Crazy Train , great song. Currently got Ozzys Tribute album(To Randy Rhoads) playing in the van. Guitar work on there pretty fantastic and a tragedy RR died so young.


----------



## TOGWT (Oct 26, 2005)

Nina Simone - I Put a Spell on You
Rolling Stones – Soul Survivor
Peter Greens Fleetwood Mac – The Green Manalishi
Jimmi Hendrix -Hey Joe
Leonard Cohen – Suzanne
Lead Zeppelin – Kashmir
Mike Oldfield – Tubular Bells
Snow Patrol – Chasing Cars
Amy Winehouse – Back to Black
The Who – Won’t Get Fooled Again


----------



## Derek Mc (Jun 27, 2006)

The Cult, She sells Santuary
Creedence C,R, Bad Moon Rising
G'n'R You could be mine
Queen, it's a kind of magic
Bon Jovi Livin on a Prayer
Van Halen, Panama
The Who, who are you
Snow patrol Chasing Cars
Razorlight America
Manfred Mann, Davy's on the road again


----------



## DagenhamGeoff (Mar 20, 2011)

kempe said:


> Thanks buddy :thumb: I love all music but more of the rock and metal stuff


Same here fella...wife and daughters are into that pop auto tuned rubbish...my 12 year old boy is into Pantera lol think guitar hero is to blame for that.


----------



## DagenhamGeoff (Mar 20, 2011)

I feel so relieved that I`m not alone in music lol


----------



## johnnyguitar (Mar 24, 2010)

Hmmm....

Helter Skelter - Beatles
Where Is My Mind - Pixies
Motorcycle Emptiness - Manic Street Preachers
Roxette - Dr Feelgood (although Wilko's band's version is as good, if not better)
The Weight - The Band
How Soon Is Now? - The Smiths
Love Spreads - Stone Roses
Sultans Of Swing - Dire Straits
No One Else - Weezer
Good Times Bad Times - Led Zeppelin

Really tough choice and I'm sure it could change by this afternoon.



mercboy said:


> if you was to compile an album of 10 tracks what would they be


What about you then?


----------



## dcj (Apr 17, 2009)

DagenhamGeoff said:


> Same here fella...wife and daughters are into that pop auto tuned rubbish...my 12 year old boy is into Pantera lol think guitar hero is to blame for that.

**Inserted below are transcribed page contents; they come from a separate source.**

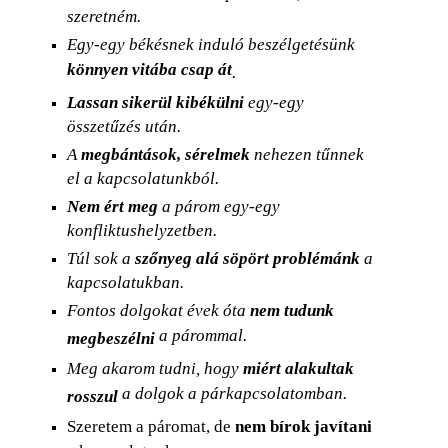
szeretném.
Egy-egy békésnek induló beszélgetésünk
könnyen vitába csap át
.
Lassan sikerül kibékülni
egy-egy
összetűzés után.
A
megbántások, sérelmek
nehezen tűnnek
el a kapcsolatunkból.
Nem ért meg
a párom egy-egy
konfliktushelyzetben.
Túl sok a
szőnyeg alá söpört problémánk
a
kapcsolatukban.
Fontos dolgokat évek óta
nem tudunk
a párommal.
megbeszélni
Meg akarom tudni, hogy
miért alakultak
a dolgok a párkapcsolatomban.
rosszul
Szeretem a páromat, de
nem bírok javítani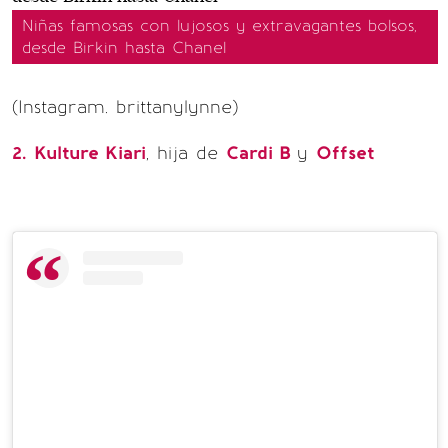
Niñas famosas con lujosos y extravagantes bolsos,
desde Birkin hasta Chanel
(Instagram. brittanylynne)
2.
Kulture Kiari
, hija de
Cardi B
y
Offset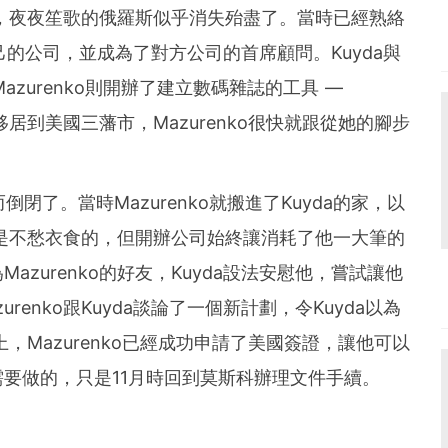
下，夜夜笙歌的俄羅斯似乎消失殆盡了。當時已經熟絡
設自己的公司，並成為了對方公司的首席顧問。Kuyda與
azurenko則開辦了建立數碼雜誌的工具 —
斯科移居到美國三藩市，Mazurenko很快就跟從她的腳步
倒閉了。當時Mazurenko就搬進了Kuyda的家，以
科時是不愁衣食的，但開辦公司始終讓消耗了他一大筆的
zurenko的好友，Kuyda設法安慰他，嘗試讓他
enko跟Kuyda談論了一個新計劃，令Kuyda以為
實上，Mazurenko已經成功申請了美國簽證，讓他可以
要做的，只是11月時回到莫斯科辦理文件手續。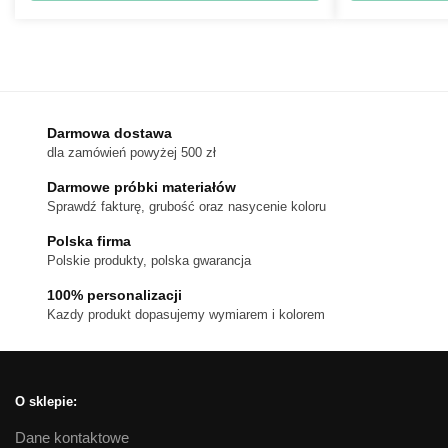
260 zł
Ten
do
produkt
460 zł
ma
wiele
wariantów.
Darmowa dostawa
Opcje
dla zamówień powyżej 500 zł
można
wybrać
Darmowe próbki materiałów
na
Sprawdź fakturę, grubość oraz nasycenie koloru
stronie
Polska firma
produktu
Polskie produkty, polska gwarancja
100% personalizacji
Kazdy produkt dopasujemy wymiarem i kolorem
O sklepie:
Dane kontaktowe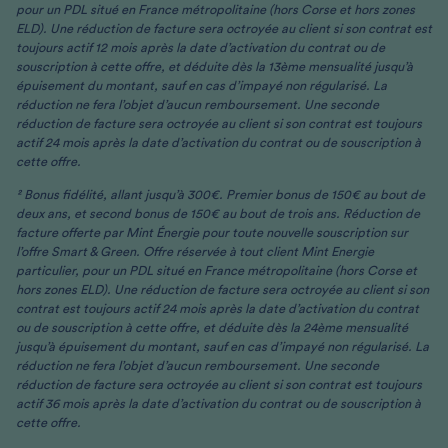
pour un PDL situé en France métropolitaine (hors Corse et hors zones
ELD). Une réduction de facture sera octroyée au client si son contrat est
toujours actif 12 mois après la date d’activation du contrat ou de
souscription à cette offre, et déduite dès la 13ème mensualité jusqu’à
épuisement du montant, sauf en cas d’impayé non régularisé. La
réduction ne fera l’objet d’aucun remboursement. Une seconde
réduction de facture sera octroyée au client si son contrat est toujours
actif 24 mois après la date d’activation du contrat ou de souscription à
cette offre.​
² Bonus fidélité, allant jusqu’à 300€. Premier bonus de 150€ au bout de
deux ans, et second bonus de 150€ au bout de trois ans. Réduction de
facture offerte par Mint Énergie pour toute nouvelle souscription sur
l’offre Smart & Green. Offre réservée à tout client Mint Energie
particulier, pour un PDL situé en France métropolitaine (hors Corse et
hors zones ELD). Une réduction de facture sera octroyée au client si son
contrat est toujours actif 24 mois après la date d’activation du contrat
ou de souscription à cette offre, et déduite dès la 24ème mensualité
jusqu’à épuisement du montant, sauf en cas d’impayé non régularisé. La
réduction ne fera l’objet d’aucun remboursement. Une seconde
réduction de facture sera octroyée au client si son contrat est toujours
actif 36 mois après la date d’activation du contrat ou de souscription à
cette offre.​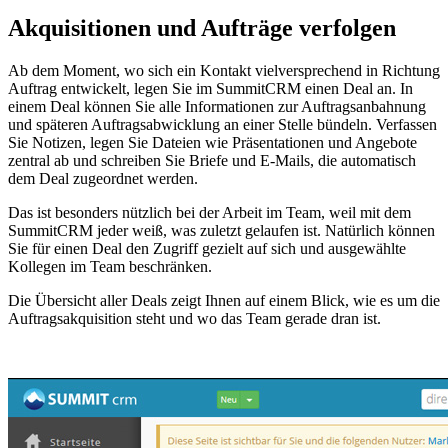
Akquisitionen und Aufträge verfolgen
Ab dem Moment, wo sich ein Kontakt vielversprechend in Richtung
Auftrag entwickelt, legen Sie im SummitCRM einen Deal an. In
einem Deal können Sie alle Informationen zur Auftragsanbahnung
und späteren Auftragsabwicklung an einer Stelle bündeln. Verfassen
Sie Notizen, legen Sie Dateien wie Präsentationen und Angebote
zentral ab und schreiben Sie Briefe und E-Mails, die automatisch
dem Deal zugeordnet werden.
Das ist besonders nützlich bei der Arbeit im Team, weil mit dem
SummitCRM jeder weiß, was zuletzt gelaufen ist. Natürlich können
Sie für einen Deal den Zugriff gezielt auf sich und ausgewählte
Kollegen im Team beschränken.
Die Übersicht aller Deals zeigt Ihnen auf einem Blick, wie es um die
Auftragsakquisition steht und wo das Team gerade dran ist.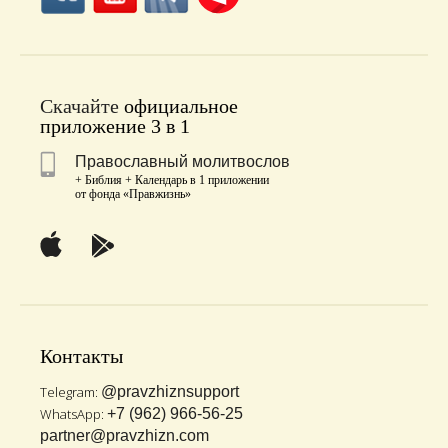
Скачайте
официальное
приложение 3 в 1
Православный молитвослов
+ Библия + Календарь в 1 приложении
от фонда «Правжизнь»
Контакты
Telegram:
@pravzhiznsupport
WhatsApp:
+7 (962) 966-56-25
partner@pravzhizn.com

When my daughter was only 3 she loved KISS, i,d been to see them on their reunion tour in 96 and bought a programme and she used to read it every day. She had KISS posters, t-shirts and even had KISS make up on for a birthday party. I took her to see Bon Jovi in 2008 and she loved that as well. 
Since then she has gone right down hill listening to whichever flavour of the week is on the radio and totally in denial about her rock up bringing.


----------